======== Provided information ========

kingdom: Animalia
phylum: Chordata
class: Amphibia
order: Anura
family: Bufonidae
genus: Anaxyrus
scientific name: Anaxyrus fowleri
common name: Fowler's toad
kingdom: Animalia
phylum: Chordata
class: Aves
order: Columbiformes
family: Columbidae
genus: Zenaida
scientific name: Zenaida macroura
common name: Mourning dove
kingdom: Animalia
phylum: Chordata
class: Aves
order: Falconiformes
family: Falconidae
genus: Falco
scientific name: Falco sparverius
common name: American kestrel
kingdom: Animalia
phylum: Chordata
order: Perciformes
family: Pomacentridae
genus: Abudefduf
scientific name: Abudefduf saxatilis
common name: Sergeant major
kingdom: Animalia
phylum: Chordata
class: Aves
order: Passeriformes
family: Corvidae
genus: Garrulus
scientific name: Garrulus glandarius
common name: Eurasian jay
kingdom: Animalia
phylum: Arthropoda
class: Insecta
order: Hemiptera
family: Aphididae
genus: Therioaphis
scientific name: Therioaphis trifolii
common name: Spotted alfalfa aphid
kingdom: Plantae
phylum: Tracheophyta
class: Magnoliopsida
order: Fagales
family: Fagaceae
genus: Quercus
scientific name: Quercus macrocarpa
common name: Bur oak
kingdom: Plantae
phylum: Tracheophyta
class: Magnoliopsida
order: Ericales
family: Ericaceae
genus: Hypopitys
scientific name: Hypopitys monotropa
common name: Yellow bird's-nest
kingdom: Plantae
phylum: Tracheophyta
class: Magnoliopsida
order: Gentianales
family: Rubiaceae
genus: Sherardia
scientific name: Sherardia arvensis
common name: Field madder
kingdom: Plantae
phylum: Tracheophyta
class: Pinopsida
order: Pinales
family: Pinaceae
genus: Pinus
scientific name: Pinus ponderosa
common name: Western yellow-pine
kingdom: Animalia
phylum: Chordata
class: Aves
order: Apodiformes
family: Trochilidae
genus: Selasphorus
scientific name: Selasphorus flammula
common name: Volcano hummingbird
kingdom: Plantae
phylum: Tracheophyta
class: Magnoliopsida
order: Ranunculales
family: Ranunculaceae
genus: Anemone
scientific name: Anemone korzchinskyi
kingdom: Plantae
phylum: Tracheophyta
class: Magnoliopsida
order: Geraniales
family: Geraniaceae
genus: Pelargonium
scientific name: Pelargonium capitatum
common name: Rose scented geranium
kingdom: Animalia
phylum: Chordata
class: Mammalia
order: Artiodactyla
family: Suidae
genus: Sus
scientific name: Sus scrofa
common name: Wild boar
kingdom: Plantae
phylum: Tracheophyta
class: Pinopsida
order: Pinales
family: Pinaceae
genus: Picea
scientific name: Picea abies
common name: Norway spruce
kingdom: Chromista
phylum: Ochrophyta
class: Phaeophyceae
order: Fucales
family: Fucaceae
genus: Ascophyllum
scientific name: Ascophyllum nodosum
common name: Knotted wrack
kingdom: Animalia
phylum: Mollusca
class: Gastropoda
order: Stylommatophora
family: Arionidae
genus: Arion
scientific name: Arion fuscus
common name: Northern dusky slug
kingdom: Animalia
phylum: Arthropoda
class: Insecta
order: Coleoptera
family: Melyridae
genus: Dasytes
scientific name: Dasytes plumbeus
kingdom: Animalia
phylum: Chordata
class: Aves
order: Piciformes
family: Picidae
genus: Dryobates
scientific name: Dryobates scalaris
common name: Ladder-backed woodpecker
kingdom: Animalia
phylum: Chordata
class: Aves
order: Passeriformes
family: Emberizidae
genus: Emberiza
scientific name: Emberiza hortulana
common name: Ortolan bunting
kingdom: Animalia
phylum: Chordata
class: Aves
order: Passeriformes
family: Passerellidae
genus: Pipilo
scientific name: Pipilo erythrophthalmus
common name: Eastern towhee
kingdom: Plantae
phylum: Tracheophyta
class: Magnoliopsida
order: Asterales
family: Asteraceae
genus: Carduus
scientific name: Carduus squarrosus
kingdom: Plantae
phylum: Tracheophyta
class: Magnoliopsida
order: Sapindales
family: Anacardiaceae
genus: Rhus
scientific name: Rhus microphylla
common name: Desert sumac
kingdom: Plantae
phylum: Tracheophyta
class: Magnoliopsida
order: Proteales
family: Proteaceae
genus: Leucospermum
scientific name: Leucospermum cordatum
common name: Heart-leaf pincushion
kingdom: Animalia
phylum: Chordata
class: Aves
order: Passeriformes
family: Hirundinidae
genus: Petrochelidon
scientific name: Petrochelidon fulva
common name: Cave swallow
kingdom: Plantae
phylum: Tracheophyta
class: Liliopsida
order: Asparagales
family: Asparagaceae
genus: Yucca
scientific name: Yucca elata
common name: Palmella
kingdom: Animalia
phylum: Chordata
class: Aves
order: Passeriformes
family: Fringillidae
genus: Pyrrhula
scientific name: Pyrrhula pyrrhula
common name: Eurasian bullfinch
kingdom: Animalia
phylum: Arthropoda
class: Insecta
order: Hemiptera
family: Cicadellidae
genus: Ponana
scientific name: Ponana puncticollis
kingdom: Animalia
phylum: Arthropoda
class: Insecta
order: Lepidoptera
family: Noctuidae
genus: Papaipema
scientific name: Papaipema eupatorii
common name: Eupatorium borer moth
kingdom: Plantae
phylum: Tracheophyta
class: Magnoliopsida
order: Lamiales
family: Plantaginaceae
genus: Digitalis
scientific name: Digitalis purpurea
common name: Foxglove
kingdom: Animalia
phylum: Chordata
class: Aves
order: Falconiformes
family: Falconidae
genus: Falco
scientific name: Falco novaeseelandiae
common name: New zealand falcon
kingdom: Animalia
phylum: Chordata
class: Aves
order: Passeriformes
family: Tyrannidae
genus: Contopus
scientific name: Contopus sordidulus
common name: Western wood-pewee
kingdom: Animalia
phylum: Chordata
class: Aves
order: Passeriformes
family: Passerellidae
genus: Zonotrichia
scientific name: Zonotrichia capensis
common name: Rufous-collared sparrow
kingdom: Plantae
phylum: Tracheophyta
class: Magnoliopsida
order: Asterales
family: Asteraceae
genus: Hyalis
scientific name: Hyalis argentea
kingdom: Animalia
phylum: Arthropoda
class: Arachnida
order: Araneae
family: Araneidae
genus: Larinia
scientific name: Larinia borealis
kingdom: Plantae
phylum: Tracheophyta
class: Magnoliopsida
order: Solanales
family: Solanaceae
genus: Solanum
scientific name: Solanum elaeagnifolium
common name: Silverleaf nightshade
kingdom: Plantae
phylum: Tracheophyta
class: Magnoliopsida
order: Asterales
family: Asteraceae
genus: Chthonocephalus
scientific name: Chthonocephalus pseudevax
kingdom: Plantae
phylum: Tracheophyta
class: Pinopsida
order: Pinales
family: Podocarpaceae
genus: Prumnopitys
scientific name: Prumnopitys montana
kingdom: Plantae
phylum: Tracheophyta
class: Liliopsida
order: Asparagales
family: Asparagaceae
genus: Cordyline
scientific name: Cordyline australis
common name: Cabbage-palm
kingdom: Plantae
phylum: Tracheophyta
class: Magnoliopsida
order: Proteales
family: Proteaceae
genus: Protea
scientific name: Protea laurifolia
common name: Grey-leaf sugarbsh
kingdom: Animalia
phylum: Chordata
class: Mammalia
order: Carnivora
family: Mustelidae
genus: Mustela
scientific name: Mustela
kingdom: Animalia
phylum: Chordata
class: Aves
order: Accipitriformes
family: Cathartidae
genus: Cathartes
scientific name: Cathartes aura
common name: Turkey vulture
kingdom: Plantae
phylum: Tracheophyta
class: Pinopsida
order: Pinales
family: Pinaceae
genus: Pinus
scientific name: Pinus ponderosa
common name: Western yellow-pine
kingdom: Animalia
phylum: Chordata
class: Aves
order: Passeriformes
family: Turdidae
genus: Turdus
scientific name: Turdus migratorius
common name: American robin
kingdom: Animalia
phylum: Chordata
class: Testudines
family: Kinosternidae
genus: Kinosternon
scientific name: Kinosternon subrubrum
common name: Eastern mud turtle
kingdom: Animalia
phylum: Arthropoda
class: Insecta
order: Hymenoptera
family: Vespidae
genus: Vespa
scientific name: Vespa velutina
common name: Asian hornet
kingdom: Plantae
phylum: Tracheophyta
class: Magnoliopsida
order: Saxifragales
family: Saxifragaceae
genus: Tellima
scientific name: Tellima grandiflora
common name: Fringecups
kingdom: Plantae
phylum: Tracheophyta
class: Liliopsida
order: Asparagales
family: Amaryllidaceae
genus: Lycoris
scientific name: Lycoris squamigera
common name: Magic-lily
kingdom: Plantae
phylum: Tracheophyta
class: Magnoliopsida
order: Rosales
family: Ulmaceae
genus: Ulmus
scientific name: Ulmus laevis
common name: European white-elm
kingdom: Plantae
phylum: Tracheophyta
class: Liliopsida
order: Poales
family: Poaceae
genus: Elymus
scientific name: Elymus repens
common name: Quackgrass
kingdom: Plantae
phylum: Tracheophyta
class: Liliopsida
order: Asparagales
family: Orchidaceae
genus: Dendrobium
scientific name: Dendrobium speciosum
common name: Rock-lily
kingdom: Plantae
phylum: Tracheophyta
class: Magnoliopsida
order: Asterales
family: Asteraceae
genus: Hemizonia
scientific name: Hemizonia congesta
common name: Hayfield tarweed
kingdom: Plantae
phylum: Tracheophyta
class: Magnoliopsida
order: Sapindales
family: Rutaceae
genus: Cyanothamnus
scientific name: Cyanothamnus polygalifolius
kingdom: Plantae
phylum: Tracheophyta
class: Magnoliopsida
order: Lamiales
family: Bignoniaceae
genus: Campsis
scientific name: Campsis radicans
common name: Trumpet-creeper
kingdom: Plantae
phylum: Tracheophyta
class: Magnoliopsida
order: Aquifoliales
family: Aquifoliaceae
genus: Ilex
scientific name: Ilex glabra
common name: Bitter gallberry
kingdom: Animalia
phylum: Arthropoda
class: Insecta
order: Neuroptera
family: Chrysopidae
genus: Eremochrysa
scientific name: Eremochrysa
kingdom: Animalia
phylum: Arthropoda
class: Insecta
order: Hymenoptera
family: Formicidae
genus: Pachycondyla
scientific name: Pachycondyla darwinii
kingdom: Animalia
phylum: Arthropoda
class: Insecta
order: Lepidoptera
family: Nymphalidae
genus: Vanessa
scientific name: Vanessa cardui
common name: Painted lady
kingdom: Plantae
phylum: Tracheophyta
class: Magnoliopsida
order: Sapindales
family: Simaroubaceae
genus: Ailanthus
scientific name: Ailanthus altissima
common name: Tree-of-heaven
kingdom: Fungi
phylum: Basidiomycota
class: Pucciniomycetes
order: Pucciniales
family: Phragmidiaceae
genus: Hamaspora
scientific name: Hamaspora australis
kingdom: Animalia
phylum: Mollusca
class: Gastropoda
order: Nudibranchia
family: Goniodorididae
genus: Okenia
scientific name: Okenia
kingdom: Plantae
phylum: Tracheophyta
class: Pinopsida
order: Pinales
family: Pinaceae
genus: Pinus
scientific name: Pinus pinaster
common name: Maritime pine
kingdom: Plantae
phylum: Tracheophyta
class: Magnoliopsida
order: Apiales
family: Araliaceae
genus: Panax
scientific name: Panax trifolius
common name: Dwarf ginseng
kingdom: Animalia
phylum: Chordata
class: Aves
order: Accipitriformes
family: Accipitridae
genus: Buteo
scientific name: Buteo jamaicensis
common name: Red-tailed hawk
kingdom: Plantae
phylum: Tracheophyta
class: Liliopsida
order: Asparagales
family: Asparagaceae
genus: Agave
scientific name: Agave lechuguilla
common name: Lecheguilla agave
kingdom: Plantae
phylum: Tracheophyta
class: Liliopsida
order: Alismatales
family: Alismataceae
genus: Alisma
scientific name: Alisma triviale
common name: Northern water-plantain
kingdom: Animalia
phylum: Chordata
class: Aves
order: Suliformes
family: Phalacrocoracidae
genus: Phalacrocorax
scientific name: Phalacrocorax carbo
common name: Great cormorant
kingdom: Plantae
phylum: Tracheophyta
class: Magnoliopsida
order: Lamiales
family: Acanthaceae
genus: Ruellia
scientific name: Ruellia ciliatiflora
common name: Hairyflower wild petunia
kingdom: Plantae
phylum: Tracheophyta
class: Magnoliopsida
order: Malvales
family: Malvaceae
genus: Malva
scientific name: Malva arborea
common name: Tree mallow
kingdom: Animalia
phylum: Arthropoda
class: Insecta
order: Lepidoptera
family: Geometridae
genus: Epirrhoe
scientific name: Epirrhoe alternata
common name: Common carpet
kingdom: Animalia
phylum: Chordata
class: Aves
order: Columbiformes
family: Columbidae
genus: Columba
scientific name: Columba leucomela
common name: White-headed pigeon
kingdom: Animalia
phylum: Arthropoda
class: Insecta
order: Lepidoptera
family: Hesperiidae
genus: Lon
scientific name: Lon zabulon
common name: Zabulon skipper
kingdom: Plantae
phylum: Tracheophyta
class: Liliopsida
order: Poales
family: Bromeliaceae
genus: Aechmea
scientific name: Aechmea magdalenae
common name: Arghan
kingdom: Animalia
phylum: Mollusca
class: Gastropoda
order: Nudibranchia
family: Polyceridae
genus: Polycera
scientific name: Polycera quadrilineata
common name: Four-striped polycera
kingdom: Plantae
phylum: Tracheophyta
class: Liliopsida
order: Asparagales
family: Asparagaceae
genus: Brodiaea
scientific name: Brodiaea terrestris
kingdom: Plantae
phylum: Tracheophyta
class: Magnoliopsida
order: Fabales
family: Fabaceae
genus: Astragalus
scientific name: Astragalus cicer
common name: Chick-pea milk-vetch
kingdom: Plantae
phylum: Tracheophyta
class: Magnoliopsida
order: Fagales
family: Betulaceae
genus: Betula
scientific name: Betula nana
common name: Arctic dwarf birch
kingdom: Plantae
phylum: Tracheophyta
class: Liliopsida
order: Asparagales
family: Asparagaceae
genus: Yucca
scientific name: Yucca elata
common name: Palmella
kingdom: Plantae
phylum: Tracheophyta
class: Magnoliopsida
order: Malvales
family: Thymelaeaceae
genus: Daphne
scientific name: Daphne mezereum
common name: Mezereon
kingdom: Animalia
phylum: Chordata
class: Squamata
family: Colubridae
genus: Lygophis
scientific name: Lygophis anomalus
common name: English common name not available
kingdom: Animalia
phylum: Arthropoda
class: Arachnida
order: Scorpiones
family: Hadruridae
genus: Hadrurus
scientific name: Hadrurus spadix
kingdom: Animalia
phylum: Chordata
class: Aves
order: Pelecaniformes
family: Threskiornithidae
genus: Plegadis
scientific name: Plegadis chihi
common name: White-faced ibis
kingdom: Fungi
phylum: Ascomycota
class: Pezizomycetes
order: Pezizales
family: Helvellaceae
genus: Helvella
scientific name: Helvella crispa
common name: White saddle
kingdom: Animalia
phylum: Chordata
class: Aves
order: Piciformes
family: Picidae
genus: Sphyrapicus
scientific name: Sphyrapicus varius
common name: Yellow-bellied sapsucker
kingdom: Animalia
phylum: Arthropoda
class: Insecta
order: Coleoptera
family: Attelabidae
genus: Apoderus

========

Problem description
Could you lay out the rows as a numbered list, starting at the very beginning of the rows and ending at the line that contains "family: Corvidae", with both ends included and blank lines left out?

Answer
1. kingdom: Animalia
2. phylum: Chordata
3. class: Amphibia
4. order: Anura
5. family: Bufonidae
6. genus: Anaxyrus
7. scientific name: Anaxyrus fowleri
8. common name: Fowler's toad
9. kingdom: Animalia
10. phylum: Chordata
11. class: Aves
12. order: Columbiformes
13. family: Columbidae
14. genus: Zenaida
15. scientific name: Zenaida macroura
16. common name: Mourning dove
17. kingdom: Animalia
18. phylum: Chordata
19. class: Aves
20. order: Falconiformes
21. family: Falconidae
22. genus: Falco
23. scientific name: Falco sparverius
24. common name: American kestrel
25. kingdom: Animalia
26. phylum: Chordata
27. order: Perciformes
28. family: Pomacentridae
29. genus: Abudefduf
30. scientific name: Abudefduf saxatilis
31. common name: Sergeant major
32. kingdom: Animalia
33. phylum: Chordata
34. class: Aves
35. order: Passeriformes
36. family: Corvidae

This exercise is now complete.